The DOT decision effectively puts the bypass project on the back burner until at least 2019, according to DOT estimates.
At issue for Neighbors United was whether the bypass would become part of the Interstate 90/39 project. Such inclusion in the project would allow the bypass to proceed without what’s called enumeration as a major highway project. The department decided the bypass needed to be reviewed, thereby placing it on a long waiting list.
The bypass proposal had five options, which included doing nothing. The two most controversial options, labeled W4 and W5, required seizing some farmland and houses.
Gottlieb announced the department’s decision in a letter to Sen. Tim Cullen, D-Janesville, and Rep. Evan Wynn, R-Whitewater. He acknowledged citizen opposition to the proposal.
“Because of intense public and legislative interest in this study, I’ve directed our staff … to analyze how the two bypass alternatives would rank against other likely major project candidates,” he said.
“The bypass alternatives would not rank highly enough to warrant a recommendation for enumeration within a reasonable period of time,” Gottlieb said. “Therefore, I’ve directed that further development of the EIS, as it relates to the west Janesville area, be suspended indefinitely.”

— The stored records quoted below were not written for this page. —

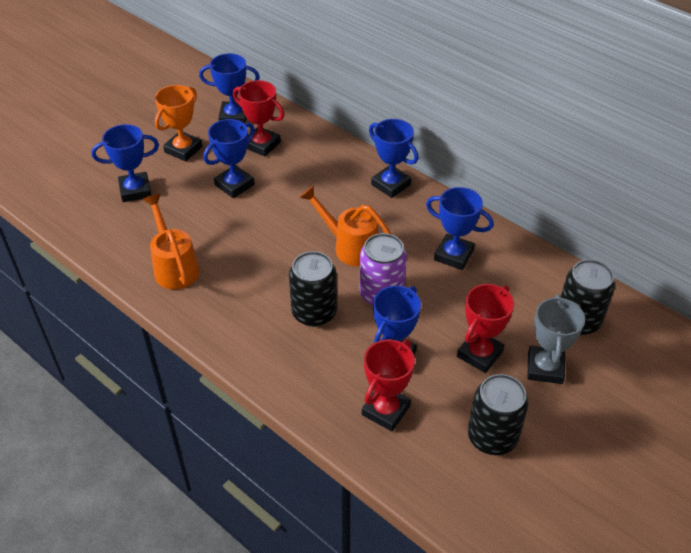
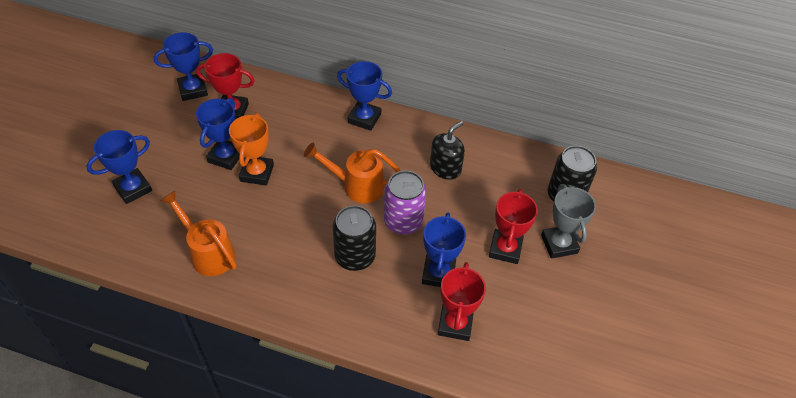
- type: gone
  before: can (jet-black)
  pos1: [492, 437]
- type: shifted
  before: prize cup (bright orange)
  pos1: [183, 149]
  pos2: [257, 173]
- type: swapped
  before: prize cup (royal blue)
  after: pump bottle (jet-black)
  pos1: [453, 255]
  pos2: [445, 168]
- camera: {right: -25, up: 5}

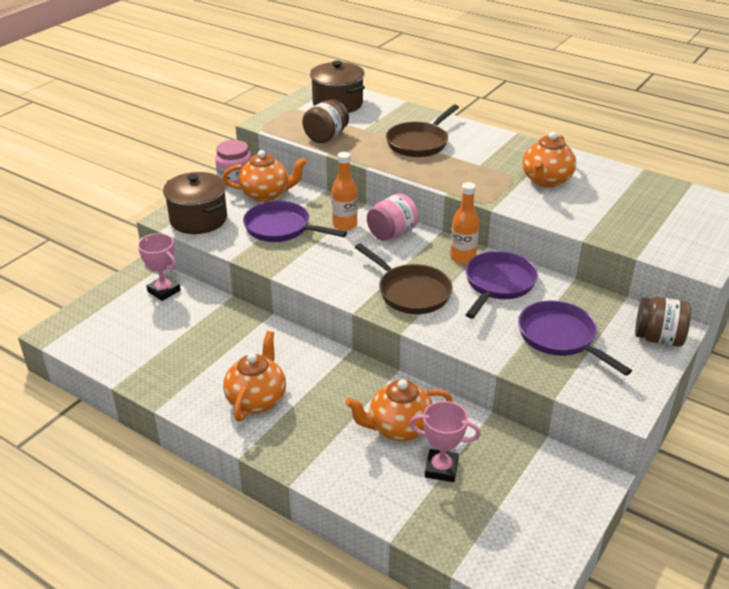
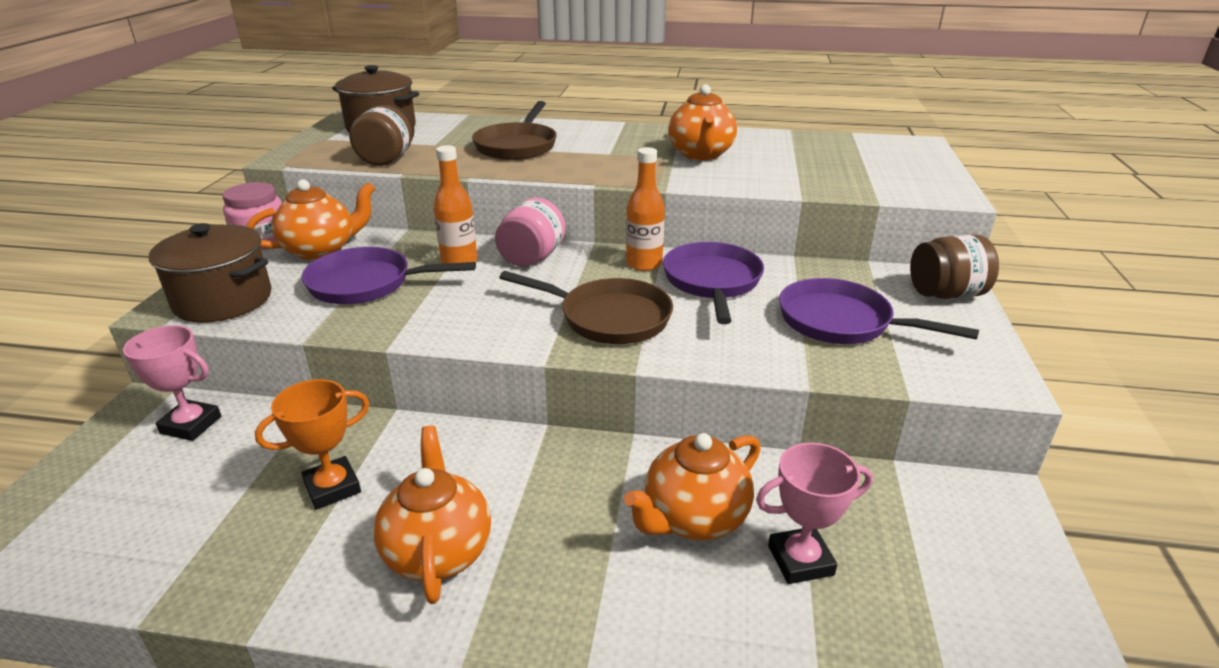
- type: new
  after: prize cup (bright orange)
  pos2: [332, 487]
- camera: {right: -25, up: -5}

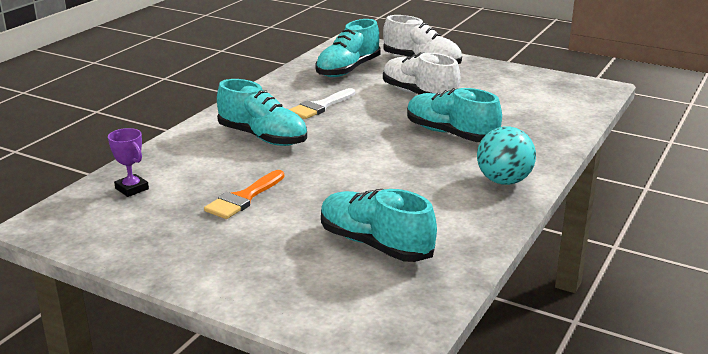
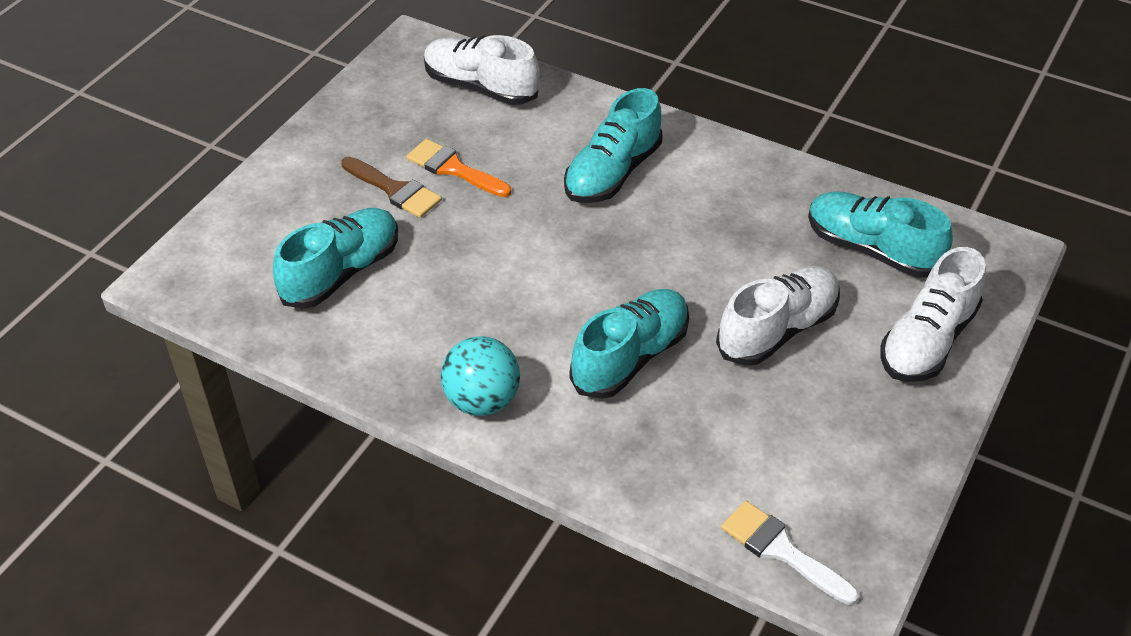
- type: new
  after: paint brush (dark brown)
  pos2: [395, 190]
- type: shifted
  before: paint brush (white)
  pos1: [320, 106]
  pos2: [781, 550]
- type: swapped
  before: prize cup (purple)
  after: shoe (white)
  pos1: [132, 189]
  pos2: [481, 87]
- camera: {right: 90, up: 20}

Long-term work on environmental studies for the Highway 14 corridor between Darien and Janesville will continue, Gottlieb said.
“The department confirmed what we’ve been saying all along,” Everhart said. “Our concern was that if it was an alternative I-90/39 route during the expansion work, we’d end up with a four-lane ghost town when the Interstate project was completed.”
Credit for stopping the bypass should go to many, including the more than 1,800 people and 59 businesses who signed the petition, Everhart said.
“I also want to thank the town of Janesville board and the help of Sen. Cullen and Rep. Wynn,” he said.
Cullen applauded Gottlieb’s decision.
“I’m very happy for the people whose houses and farmland will not be destroyed because of this unneeded project,” Cullen said. “I’m very grateful to Sec. Gottlieb for his handling of this matter at the very top of the department, and, of course, I’m grateful for his decision.”
Wynn did not return calls for comments on this story.
Cullen and Wynn, in a May 15 letter to Gottlieb, pointed out that the Wisconsin Legislative Council said advancing the bypass without the enumeration would raise serious legal concerns.
“The idea of sidestepping legislative oversight and public scrutiny … would engender little public support, and attaching the bypass to the I-90/39 expansion project would raise serious questions regarding its immediate necessity and independent utility,” Cullen and Wynn said.
Everhart said Neighbors United will continue to monitor construction plans in the area.
“Janesville could grow to the west and other things could affect transportation needs,” he said. “Maybe something will be needed down the line, but we believe a bypass is not needed now.”